- **Supplied material**
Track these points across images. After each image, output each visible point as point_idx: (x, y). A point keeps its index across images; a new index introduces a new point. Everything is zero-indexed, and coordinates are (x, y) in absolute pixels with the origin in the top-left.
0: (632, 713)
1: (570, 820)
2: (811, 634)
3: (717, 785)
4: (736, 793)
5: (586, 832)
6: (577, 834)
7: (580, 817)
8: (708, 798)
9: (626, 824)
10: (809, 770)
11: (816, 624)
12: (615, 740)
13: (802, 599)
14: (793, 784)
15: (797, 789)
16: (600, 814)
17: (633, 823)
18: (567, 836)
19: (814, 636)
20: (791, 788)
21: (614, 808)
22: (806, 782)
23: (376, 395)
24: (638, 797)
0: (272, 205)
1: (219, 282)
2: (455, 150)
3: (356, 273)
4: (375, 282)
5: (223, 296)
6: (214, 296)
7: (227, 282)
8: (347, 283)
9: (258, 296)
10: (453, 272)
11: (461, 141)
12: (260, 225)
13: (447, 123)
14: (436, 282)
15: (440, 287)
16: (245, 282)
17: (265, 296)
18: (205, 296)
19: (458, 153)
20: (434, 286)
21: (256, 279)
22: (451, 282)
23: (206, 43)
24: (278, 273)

- **Task**
Go through the records above and write each one out again exactly.

- **Response area**
Track these points across images. After each image, output each visible point as point_idx: (x, y). A point keeps its index across images; a new index introduces a new point. Everything is zero-indexed, and coordinates are (x, y) in absolute pixels with the origin in the top-left.
0: (632, 713)
1: (570, 820)
2: (811, 634)
3: (717, 785)
4: (736, 793)
5: (586, 832)
6: (577, 834)
7: (580, 817)
8: (708, 798)
9: (626, 824)
10: (809, 770)
11: (816, 624)
12: (615, 740)
13: (802, 599)
14: (793, 784)
15: (797, 789)
16: (600, 814)
17: (633, 823)
18: (567, 836)
19: (814, 636)
20: (791, 788)
21: (614, 808)
22: (806, 782)
23: (376, 395)
24: (638, 797)
0: (272, 205)
1: (219, 282)
2: (455, 150)
3: (356, 273)
4: (375, 282)
5: (223, 296)
6: (214, 296)
7: (227, 282)
8: (347, 283)
9: (258, 296)
10: (453, 272)
11: (461, 141)
12: (260, 225)
13: (447, 123)
14: (436, 282)
15: (440, 287)
16: (245, 282)
17: (265, 296)
18: (205, 296)
19: (458, 153)
20: (434, 286)
21: (256, 279)
22: (451, 282)
23: (206, 43)
24: (278, 273)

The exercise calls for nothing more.